DU RIFIFI A L'UD CGT DU VAL DE MARNE (suite)

Publié le par FSC

       Frédérique Dupont, protégée de Bernard Thibault, désavouée massivement par le Comité Général des Syndicats CGT du Val de Marne



La secrétaire générale Frédérique Dupont a été le 14 avril massivement désavouée par les syndicats CGT du Val de Marne réunis en Comité Général. Ce désaveu touche directement Bernard Thibault qui contre toute évidence et bien qu'interpelé par de nombreux militants du 94  n'avait cessé de lui apporter son soutien malgré le bilan en totale faillite de cette membre du Bureau Confédéral. Outre la sanction des élections prud'homales, la CGT ayant encore régressé dans le 94 avec une participation de 20% des salariés, les luttes sont dans l'impasse, l'état d'organisation calamiteux avec la perspective en 2009 d'un nouvel affaiblissement du nombre de syndiqués, et une vie
démocratique qui est devenue une véritable caricature : ainsi  à la commission exécutive de juillet consacrée au 49ème Congrès, on comptait 10 présents, 8 excusés et 40 absents. Passant outre l'avis négatif de son syndicat de base des communaux de Champigny et de la Fédération CGT des services publics, Frédérique Dupont a fait voter au mépris du nécessaire quorum de sa direction d'UD sa proposition de candidature pour la commission exécutive confédérale.



Cette situation n'est pas nouvelle, en fait elle n'a cessé de se dégrader depuis le 17 ème Congrès d'avril 2008 et même avant. A plusieurs reprises, les dirigeants de l'UD ont cherché à faire comprendre à Frédérique Dupont le besoin de se ressaisir, d'écouter et de respecter les décisions prises collectivement, elle n'en a eu cure ! Son autoritarisme, ses méthodes, sa flagornerie à l'égard de Bernard Thibault et son opportunisme l'on conduit à se couper et à se désengager progressivement de la vie de l'UD. Aujourd'hui plus personne ne lui fait confiance.
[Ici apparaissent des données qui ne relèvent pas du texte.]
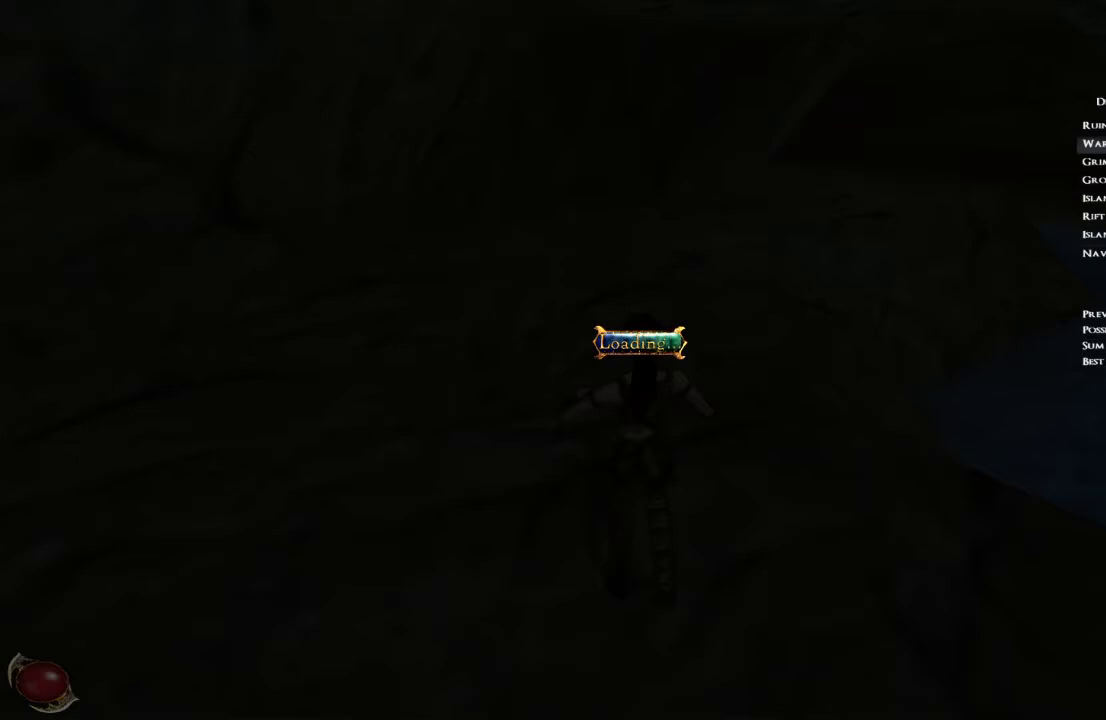
{"keys": [], "mouse": [], "events": [[100, "q", "down"], [134, "q", "up"], [367, "q", "down"], [434, "q", "up"]]}
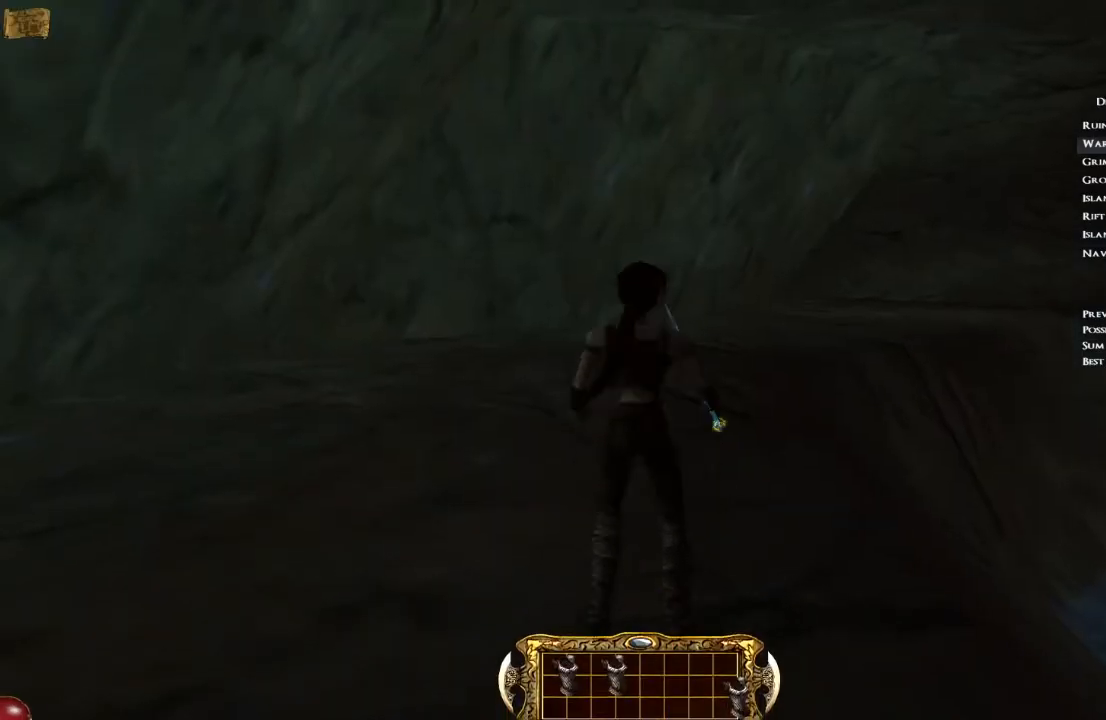
{"keys": [], "mouse": [], "events": [[267, "q", "down"], [333, "q", "up"]]}
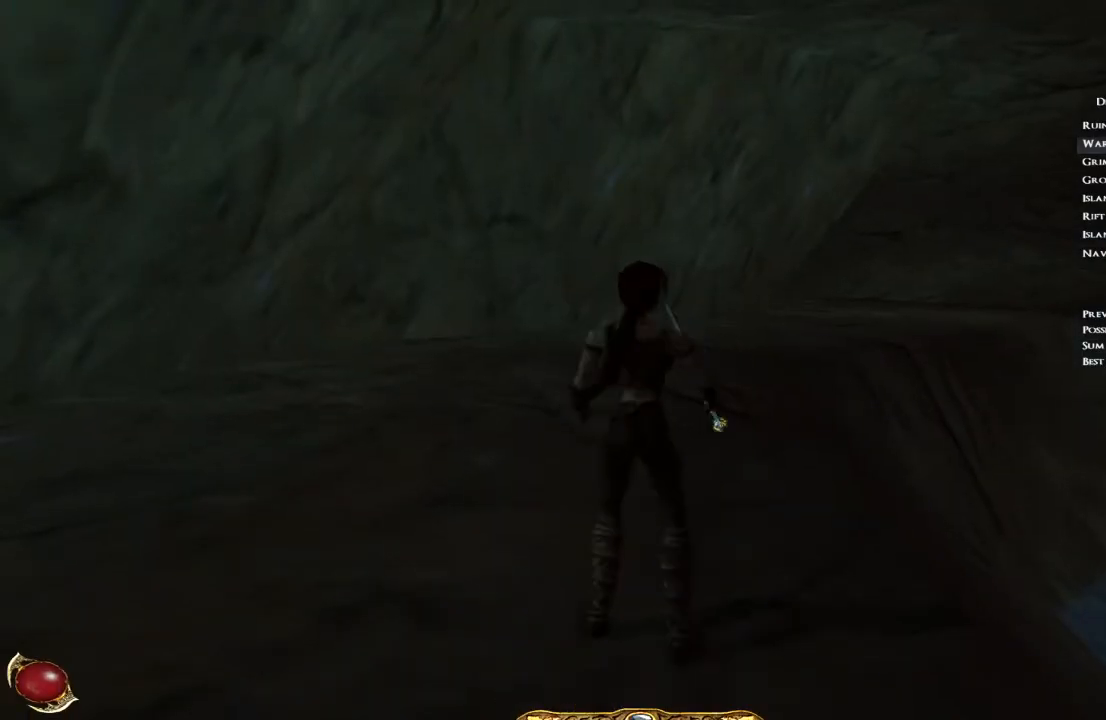
{"keys": [], "mouse": [], "events": [[67, "q", "down"], [167, "q", "up"], [434, "q", "down"], [501, "q", "up"]]}
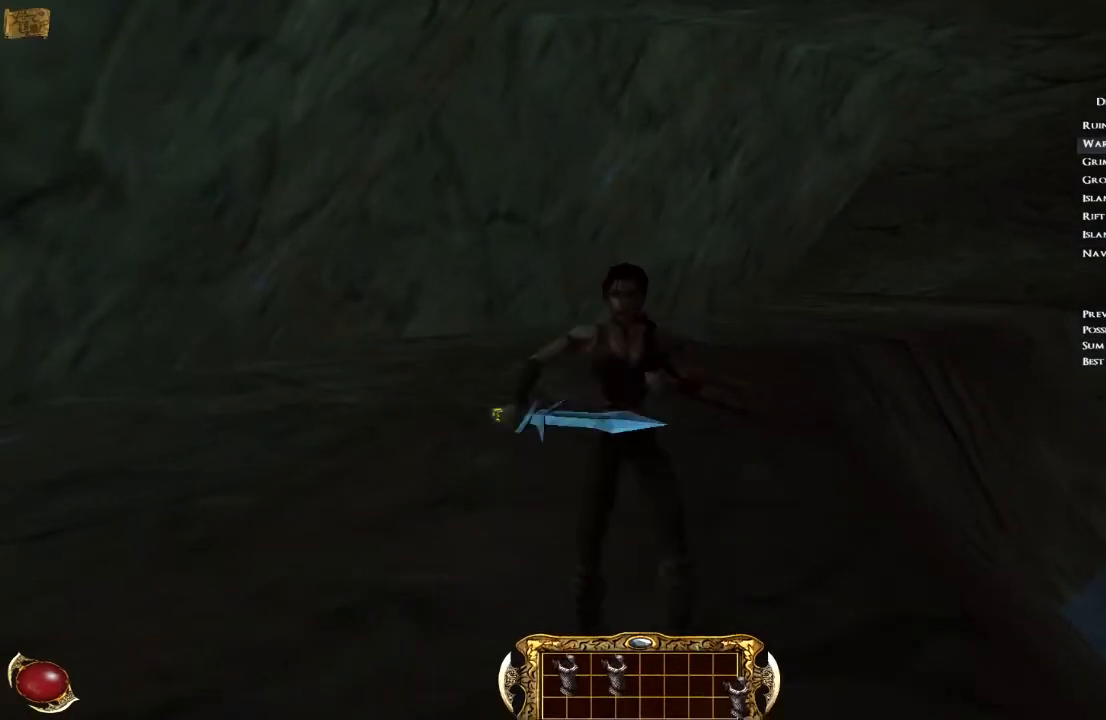
{"keys": ["w"], "mouse": [], "events": [[267, "w", "down"]]}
C'est ce qu'a montré le Comité Général de l'UD.



Celui-ci a donc décidé de mettre un terme au mandat de toute la coordination de l'UD, c'est à dire son exécutif. C'est dorénavant la Commission exécutive qui assumera par une réunion hebdomadaire la direction collective de l'UD et ce jusqu'à un Congrès extraordinaire prévu pour mars 2010.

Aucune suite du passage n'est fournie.